> What you will do:
Look through the entries below for the string "widget", and copy each line where it is found.

> Collected data:

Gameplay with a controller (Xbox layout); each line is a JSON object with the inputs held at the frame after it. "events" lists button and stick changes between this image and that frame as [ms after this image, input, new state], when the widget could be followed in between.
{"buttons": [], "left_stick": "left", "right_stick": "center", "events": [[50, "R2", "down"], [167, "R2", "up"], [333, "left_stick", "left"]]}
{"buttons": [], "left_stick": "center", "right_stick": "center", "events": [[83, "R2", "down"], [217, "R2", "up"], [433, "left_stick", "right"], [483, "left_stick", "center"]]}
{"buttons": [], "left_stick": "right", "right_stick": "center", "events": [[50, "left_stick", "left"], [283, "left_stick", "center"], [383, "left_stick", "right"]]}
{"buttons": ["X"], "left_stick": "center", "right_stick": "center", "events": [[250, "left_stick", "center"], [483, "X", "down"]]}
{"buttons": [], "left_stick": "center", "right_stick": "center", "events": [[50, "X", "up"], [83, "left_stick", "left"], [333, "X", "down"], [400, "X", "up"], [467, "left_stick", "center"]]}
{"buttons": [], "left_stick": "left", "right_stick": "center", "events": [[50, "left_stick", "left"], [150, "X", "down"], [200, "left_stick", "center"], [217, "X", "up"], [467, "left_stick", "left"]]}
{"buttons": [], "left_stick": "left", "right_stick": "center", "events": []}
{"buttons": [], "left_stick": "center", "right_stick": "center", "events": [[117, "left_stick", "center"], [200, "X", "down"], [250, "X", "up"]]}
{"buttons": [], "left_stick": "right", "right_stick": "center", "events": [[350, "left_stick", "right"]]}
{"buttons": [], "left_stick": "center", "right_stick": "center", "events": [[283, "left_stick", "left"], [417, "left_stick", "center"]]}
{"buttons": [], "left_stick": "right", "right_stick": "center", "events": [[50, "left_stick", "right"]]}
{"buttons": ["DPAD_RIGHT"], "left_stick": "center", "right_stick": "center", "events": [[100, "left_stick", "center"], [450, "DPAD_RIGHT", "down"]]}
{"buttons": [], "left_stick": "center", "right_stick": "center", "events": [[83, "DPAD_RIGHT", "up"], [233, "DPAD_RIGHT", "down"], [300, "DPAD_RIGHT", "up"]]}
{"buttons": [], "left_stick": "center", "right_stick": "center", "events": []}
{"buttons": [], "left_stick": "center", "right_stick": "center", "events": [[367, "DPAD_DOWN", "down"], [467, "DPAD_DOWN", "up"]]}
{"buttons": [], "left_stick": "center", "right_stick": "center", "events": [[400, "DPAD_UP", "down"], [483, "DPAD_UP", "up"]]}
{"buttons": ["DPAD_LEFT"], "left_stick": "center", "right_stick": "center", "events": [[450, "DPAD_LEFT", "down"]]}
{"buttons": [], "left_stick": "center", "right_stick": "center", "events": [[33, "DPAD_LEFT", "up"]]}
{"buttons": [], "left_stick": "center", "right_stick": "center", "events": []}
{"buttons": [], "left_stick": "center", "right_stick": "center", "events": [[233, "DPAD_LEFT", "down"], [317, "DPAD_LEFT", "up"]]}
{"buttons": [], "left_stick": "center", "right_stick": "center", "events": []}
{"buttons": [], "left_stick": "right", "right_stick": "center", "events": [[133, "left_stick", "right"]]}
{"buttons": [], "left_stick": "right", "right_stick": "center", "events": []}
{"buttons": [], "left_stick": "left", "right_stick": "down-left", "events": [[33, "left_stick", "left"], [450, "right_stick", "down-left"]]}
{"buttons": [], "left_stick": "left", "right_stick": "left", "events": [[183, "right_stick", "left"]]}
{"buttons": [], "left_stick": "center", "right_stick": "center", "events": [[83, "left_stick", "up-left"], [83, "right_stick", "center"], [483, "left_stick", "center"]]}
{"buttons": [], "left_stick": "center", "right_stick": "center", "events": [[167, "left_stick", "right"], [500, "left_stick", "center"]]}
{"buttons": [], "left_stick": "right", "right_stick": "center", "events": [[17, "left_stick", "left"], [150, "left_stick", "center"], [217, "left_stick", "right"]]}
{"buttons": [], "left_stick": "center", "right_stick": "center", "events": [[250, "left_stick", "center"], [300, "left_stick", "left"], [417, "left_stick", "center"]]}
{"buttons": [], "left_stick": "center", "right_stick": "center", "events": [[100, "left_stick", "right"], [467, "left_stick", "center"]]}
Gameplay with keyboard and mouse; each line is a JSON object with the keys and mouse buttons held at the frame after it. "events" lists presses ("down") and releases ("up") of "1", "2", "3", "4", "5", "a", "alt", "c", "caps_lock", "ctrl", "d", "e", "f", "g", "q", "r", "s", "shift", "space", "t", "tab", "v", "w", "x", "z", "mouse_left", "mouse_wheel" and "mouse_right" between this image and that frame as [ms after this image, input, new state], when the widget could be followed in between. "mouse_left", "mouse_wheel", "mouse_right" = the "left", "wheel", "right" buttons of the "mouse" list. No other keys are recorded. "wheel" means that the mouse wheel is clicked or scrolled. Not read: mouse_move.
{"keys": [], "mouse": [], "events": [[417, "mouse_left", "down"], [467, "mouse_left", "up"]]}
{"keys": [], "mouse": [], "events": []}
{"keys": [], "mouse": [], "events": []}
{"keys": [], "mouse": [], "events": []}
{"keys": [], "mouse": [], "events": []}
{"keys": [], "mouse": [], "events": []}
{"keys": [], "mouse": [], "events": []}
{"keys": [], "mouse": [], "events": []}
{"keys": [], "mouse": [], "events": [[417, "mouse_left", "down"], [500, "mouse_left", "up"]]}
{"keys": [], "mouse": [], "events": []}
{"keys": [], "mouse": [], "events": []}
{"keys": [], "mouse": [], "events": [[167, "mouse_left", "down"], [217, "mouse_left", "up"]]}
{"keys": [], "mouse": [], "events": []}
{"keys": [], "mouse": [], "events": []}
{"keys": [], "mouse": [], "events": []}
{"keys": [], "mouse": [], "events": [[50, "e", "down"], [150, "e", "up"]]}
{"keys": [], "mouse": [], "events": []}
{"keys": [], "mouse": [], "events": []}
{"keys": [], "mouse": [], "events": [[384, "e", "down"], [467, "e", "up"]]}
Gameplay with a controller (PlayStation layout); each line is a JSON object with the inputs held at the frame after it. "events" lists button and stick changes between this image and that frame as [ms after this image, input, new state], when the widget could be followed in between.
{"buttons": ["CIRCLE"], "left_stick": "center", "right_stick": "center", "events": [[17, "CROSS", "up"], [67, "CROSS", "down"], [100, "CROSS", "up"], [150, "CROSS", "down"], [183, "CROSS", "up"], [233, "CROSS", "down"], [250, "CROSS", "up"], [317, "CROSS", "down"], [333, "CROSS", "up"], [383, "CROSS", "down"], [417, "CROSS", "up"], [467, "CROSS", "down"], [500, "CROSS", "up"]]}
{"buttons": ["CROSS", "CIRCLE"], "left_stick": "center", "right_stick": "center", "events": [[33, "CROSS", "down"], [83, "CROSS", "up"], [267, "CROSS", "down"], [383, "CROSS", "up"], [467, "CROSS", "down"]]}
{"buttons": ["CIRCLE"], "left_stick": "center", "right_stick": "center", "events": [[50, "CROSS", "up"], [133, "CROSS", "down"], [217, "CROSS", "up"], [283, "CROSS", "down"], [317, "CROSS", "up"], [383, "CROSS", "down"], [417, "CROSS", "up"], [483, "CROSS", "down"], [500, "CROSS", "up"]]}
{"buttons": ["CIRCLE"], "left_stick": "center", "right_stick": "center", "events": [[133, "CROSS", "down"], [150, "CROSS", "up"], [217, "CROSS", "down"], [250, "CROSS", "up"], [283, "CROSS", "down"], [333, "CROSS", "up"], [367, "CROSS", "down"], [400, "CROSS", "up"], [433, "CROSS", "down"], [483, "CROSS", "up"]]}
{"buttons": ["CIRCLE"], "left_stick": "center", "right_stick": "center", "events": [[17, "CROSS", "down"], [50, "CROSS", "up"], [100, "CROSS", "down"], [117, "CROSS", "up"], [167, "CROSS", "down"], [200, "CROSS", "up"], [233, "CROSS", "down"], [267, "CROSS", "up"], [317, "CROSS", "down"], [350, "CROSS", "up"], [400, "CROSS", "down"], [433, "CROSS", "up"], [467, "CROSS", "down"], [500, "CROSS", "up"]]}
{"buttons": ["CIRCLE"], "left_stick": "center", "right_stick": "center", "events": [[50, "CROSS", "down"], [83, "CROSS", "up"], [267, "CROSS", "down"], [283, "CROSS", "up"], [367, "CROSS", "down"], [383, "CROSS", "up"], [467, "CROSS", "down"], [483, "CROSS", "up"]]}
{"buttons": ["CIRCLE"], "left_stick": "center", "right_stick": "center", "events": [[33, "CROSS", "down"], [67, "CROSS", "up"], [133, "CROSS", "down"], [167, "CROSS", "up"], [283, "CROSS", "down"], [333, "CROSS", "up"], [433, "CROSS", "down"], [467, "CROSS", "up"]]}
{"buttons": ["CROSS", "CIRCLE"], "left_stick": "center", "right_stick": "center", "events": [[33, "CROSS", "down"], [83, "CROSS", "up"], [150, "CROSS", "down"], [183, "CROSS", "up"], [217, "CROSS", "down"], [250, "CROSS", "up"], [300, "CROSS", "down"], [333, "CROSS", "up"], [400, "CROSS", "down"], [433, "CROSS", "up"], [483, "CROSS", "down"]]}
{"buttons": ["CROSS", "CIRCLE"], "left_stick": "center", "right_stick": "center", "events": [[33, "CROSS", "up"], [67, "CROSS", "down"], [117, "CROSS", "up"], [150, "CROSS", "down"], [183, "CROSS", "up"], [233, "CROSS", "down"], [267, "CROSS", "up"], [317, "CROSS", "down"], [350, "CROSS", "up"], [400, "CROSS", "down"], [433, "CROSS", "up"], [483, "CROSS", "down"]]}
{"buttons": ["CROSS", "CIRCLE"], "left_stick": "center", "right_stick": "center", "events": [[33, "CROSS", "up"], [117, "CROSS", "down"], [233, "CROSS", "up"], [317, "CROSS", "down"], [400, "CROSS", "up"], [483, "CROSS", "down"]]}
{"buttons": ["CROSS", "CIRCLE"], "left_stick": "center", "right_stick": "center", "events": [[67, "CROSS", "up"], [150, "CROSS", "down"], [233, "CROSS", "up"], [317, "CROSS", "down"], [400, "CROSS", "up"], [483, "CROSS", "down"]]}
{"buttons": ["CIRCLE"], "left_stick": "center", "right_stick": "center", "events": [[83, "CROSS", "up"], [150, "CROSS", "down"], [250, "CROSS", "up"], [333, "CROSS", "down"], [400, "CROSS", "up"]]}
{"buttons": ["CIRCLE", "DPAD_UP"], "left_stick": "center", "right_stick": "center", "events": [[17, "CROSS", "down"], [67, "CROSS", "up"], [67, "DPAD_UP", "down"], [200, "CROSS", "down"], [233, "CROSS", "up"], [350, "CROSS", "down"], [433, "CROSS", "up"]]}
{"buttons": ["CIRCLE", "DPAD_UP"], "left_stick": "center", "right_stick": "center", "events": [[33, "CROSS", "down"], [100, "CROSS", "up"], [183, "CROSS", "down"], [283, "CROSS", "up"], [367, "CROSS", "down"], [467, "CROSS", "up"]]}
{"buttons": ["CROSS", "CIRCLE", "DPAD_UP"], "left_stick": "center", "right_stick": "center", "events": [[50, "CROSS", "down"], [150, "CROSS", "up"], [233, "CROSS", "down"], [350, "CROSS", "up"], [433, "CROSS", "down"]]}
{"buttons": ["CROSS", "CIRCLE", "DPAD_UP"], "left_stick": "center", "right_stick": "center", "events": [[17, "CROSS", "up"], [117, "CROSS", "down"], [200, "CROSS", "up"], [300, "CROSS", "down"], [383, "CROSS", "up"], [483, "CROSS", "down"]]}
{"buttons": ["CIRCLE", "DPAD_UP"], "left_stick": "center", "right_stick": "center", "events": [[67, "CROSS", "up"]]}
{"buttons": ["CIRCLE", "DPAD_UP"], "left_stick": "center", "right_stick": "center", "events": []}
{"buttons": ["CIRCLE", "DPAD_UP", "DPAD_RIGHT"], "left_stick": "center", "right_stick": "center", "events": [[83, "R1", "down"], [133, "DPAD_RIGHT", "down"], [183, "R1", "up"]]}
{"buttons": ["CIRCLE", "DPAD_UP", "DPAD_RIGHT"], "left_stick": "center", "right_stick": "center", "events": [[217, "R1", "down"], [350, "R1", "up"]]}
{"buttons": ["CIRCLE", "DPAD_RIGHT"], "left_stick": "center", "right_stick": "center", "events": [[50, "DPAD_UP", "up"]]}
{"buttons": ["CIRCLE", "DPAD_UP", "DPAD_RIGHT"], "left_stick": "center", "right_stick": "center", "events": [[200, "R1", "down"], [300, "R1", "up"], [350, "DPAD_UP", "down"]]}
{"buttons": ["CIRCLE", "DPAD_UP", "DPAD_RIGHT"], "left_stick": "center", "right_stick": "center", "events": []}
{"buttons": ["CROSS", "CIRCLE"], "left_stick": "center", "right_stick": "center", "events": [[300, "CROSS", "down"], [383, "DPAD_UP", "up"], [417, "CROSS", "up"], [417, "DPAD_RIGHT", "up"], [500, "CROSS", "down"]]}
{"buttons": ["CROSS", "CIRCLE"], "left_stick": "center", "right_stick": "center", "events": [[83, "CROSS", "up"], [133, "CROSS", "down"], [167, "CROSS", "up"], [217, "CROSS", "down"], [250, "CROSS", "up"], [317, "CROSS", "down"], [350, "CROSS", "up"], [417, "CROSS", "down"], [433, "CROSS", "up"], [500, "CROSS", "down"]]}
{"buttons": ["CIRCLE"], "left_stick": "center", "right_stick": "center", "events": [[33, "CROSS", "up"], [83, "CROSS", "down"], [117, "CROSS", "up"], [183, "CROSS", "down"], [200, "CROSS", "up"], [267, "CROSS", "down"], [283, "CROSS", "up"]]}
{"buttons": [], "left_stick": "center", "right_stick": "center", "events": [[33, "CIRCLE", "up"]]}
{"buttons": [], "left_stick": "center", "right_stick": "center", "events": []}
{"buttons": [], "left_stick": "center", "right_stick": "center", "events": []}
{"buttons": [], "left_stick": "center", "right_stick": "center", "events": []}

> Response to the task:
Gameplay with a controller (Xbox layout); each line is a JSON object with the inputs held at the frame after it. "events" lists button and stick changes between this image and that frame as [ms after this image, input, new state], when the widget could be followed in between.
Gameplay with keyboard and mouse; each line is a JSON object with the keys and mouse buttons held at the frame after it. "events" lists presses ("down") and releases ("up") of "1", "2", "3", "4", "5", "a", "alt", "c", "caps_lock", "ctrl", "d", "e", "f", "g", "q", "r", "s", "shift", "space", "t", "tab", "v", "w", "x", "z", "mouse_left", "mouse_wheel" and "mouse_right" between this image and that frame as [ms after this image, input, new state], when the widget could be followed in between. "mouse_left", "mouse_wheel", "mouse_right" = the "left", "wheel", "right" buttons of the "mouse" list. No other keys are recorded. "wheel" means that the mouse wheel is clicked or scrolled. Not read: mouse_move.
Gameplay with a controller (PlayStation layout); each line is a JSON object with the inputs held at the frame after it. "events" lists button and stick changes between this image and that frame as [ms after this image, input, new state], when the widget could be followed in between.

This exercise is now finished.